### EXERCISE INPUTS

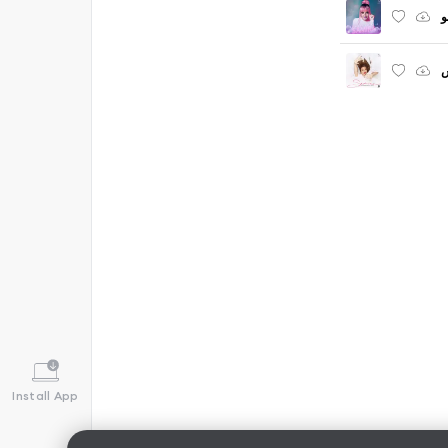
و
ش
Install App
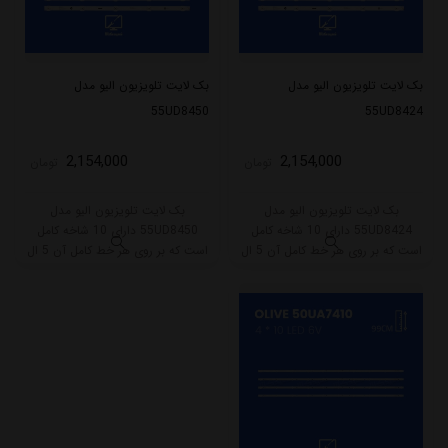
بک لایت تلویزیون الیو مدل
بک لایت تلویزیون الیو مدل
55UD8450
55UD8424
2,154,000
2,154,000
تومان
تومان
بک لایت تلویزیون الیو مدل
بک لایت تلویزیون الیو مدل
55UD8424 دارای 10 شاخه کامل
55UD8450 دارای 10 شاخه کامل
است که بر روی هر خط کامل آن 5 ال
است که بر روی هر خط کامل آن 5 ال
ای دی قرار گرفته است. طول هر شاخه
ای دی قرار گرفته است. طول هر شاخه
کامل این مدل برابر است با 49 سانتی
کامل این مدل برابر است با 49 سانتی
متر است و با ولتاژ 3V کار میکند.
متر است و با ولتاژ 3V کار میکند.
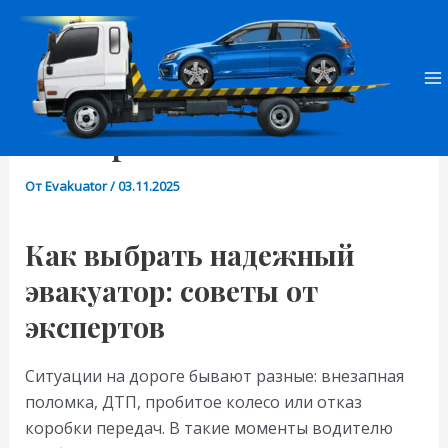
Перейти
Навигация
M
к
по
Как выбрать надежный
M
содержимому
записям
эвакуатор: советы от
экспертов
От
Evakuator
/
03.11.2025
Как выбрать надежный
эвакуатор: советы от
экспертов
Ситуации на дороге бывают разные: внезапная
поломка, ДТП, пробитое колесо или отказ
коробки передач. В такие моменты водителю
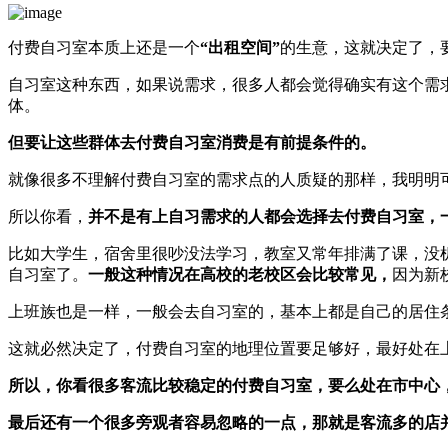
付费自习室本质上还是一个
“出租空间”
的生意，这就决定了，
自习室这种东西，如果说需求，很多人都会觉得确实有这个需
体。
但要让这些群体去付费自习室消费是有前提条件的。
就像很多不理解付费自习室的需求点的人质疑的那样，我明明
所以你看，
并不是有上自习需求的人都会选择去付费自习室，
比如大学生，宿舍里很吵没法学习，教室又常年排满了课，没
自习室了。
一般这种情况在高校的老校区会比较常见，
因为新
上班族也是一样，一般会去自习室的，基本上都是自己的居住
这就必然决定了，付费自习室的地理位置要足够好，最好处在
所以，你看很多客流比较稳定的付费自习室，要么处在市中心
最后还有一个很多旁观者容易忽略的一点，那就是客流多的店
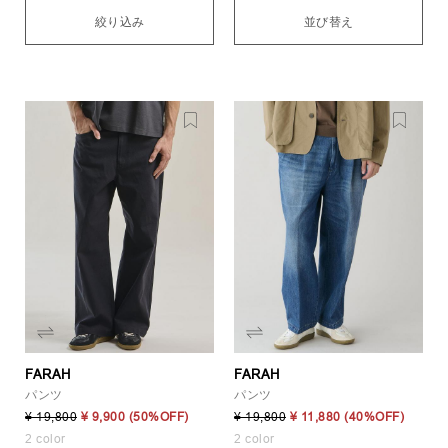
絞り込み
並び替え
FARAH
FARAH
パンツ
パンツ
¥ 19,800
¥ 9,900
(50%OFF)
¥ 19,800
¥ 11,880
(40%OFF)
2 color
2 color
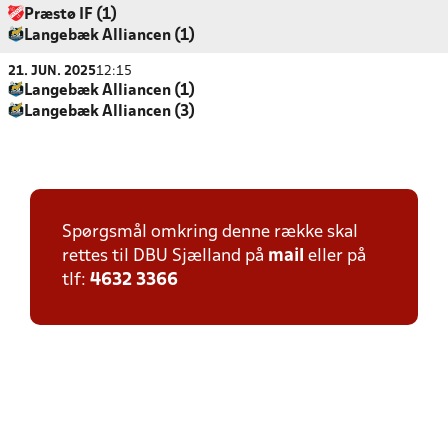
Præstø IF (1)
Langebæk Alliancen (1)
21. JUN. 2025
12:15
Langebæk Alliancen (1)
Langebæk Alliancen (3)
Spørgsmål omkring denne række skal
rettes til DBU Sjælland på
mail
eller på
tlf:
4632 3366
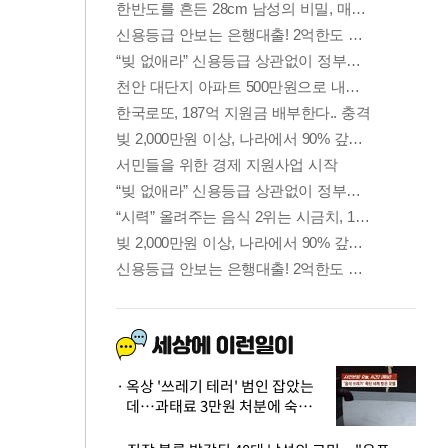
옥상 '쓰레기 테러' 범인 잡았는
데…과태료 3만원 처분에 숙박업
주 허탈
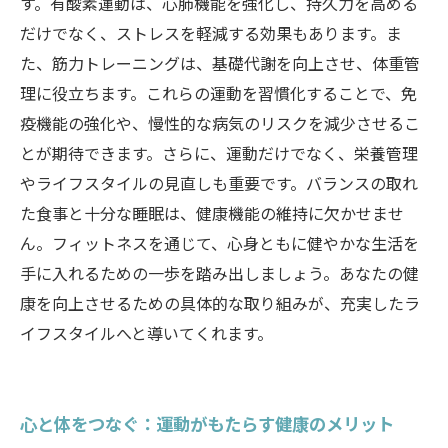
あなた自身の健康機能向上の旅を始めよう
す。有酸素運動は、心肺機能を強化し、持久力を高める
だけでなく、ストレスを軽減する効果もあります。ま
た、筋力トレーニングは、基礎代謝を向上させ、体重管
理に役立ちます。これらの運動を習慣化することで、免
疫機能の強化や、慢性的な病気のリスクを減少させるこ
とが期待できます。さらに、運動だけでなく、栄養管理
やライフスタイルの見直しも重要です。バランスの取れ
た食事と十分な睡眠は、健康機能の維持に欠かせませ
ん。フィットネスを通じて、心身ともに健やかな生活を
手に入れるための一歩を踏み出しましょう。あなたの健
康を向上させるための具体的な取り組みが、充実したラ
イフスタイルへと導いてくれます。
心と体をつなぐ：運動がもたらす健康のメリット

### WORK TO BE COMPLETED
Exclude the pictures, and transcribe all of the material exactly.

### EXERCISE RESULT
و
ش
Install App
بک لایت تلویزیون الیو مدل
بک لایت تلویزیون الیو مدل
55UD8450
55UD8424
2,154,000
2,154,000
تومان
تومان
بک لایت تلویزیون الیو مدل
بک لایت تلویزیون الیو مدل
55UD8424 دارای 10 شاخه کامل
55UD8450 دارای 10 شاخه کامل
است که بر روی هر خط کامل آن 5 ال
است که بر روی هر خط کامل آن 5 ال
ای دی قرار گرفته است. طول هر شاخه
ای دی قرار گرفته است. طول هر شاخه
کامل این مدل برابر است با 49 سانتی
کامل این مدل برابر است با 49 سانتی
متر است و با ولتاژ 3V کار میکند.
متر است و با ولتاژ 3V کار میکند.
Перейти
Навигация
M
к
по
Как выбрать надежный
M
содержимому
записям
эвакуатор: советы от
экспертов
От
Evakuator
/
03.11.2025
Как выбрать надежный
эвакуатор: советы от
экспертов
Ситуации на дороге бывают разные: внезапная
поломка, ДТП, пробитое колесо или отказ
коробки передач. В такие моменты водителю
付费自习室本质上还是一个
“出租空间”
的生意，这就决定了，
自习室这种东西，如果说需求，很多人都会觉得确实有这个需
体。
但要让这些群体去付费自习室消费是有前提条件的。
就像很多不理解付费自习室的需求点的人质疑的那样，我明明
所以你看，
并不是有上自习需求的人都会选择去付费自习室，
比如大学生，宿舍里很吵没法学习，教室又常年排满了课，没
自习室了。
一般这种情况在高校的老校区会比较常见，
因为新
上班族也是一样，一般会去自习室的，基本上都是自己的居住
这就必然决定了，付费自习室的地理位置要足够好，最好处在
所以，你看很多客流比较稳定的付费自习室，要么处在市中心
最后还有一个很多旁观者容易忽略的一点，那就是客流多的店
絞り込み
並び替え
FARAH
FARAH
パンツ
パンツ
¥ 19,800
¥ 9,900
(50%OFF)
¥ 19,800
¥ 11,880
(40%OFF)
2 color
2 color
Præstø IF (1)
Langebæk Alliancen (1)
21. JUN. 2025
12:15
Langebæk Alliancen (1)
Langebæk Alliancen (3)
Spørgsmål omkring denne række skal
rettes til DBU Sjælland på
mail
eller på
tlf:
4632 3366
옥상 '쓰레기 테러' 범인 잡았는
데…과태료 3만원 처분에 숙박업
주 허탈
あなた自身の健康機能向上の旅を始めよう
す。有酸素運動は、心肺機能を強化し、持久力を高める
だけでなく、ストレスを軽減する効果もあります。ま
た、筋力トレーニングは、基礎代謝を向上させ、体重管
理に役立ちます。これらの運動を習慣化することで、免
疫機能の強化や、慢性的な病気のリスクを減少させるこ
とが期待できます。さらに、運動だけでなく、栄養管理
やライフスタイルの見直しも重要です。バランスの取れ
た食事と十分な睡眠は、健康機能の維持に欠かせませ
ん。フィットネスを通じて、心身ともに健やかな生活を
手に入れるための一歩を踏み出しましょう。あなたの健
康を向上させるための具体的な取り組みが、充実したラ
イフスタイルへと導いてくれます。
心と体をつなぐ：運動がもたらす健康のメリット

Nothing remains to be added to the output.